# Shaggy grey Auction Donkey



## Red Gate Farm (Aug 28, 2011)

We were at the local horse auction last night. I wasn't there to pick up anything living, but I do like to walk around the pens and see what's being sold.

There were a few donkeys, and even a couple of really pretty mini mules, but this grey fella was just standing there. He was thin and his hooves really needed work. He kept to the middle of the pen so no one could touch him, but stood quiet with those big shaggy ears forward. He had the most abundant "bangs"! He needed a good brush, some groceries and a lot of work on those hooves.

I don't know why, but I just stood there and chatted him up, then walked around some more and found myself back at his pen and rested my hand on the railing while I talked to him again.

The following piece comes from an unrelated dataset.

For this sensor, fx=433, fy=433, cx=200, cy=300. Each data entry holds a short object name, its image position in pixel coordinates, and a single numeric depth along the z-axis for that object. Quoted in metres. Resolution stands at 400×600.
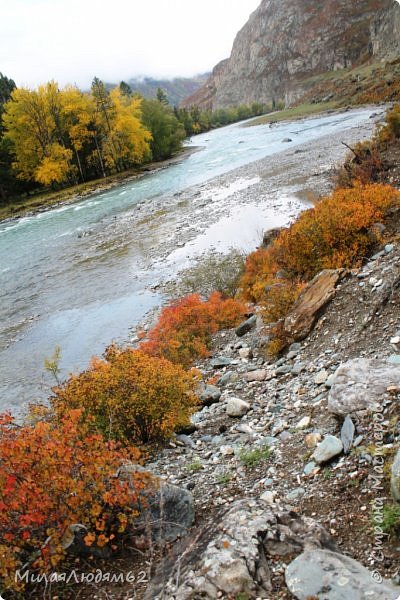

He stepped forward, sniffed my hand, and we spent a nice five minutes with pats and scratches between his ears and over those shaggy bangs.

I had to sit on my hands when he came into the ring. My hubby kept saying, "No don't bid, no don't bid". I hope he got a good home:-(


----------



## Golden Horse (Feb 20, 2010)

Should of bought him and shipped him here! What sort of prices did they make? Mini mules and donks can make good money here sometimes


----------



## Mulefeather (Feb 22, 2014)

I hate going to auctions and seeing donkeys/mules there. Some of them just look like a stuffed toy that's lost their child, and breaks my heart every time. I found myself looking at the BLM internet adoptions, apparently the one coming up in a few days has quite a number of burros listed. 

Sigh. I need a new job so I can buy myself a long-eared birthday present


----------



## Red Gate Farm (Aug 28, 2011)

Golden Horse said:


> Should of bought him and shipped him here! What sort of prices did they make? Mini mules and donks can make good money here sometimes


Ahhh Golden, you just want an excuse for me to visit! :wink:

Prices were in the 250 - 350 range.


----------



## Zexious (Aug 2, 2013)

): This makes me sad. Poor little donk.


----------



## Golden Horse (Feb 20, 2010)

Maybe he got a nice upgrade!
_Posted via Mobile Device_


----------



## littrella (Aug 28, 2010)

That's a pretty good price. Around my neck of the woods, donkeys are only bringing 15-30$ at auction. Hope he went to a home that understands donkeys.


----------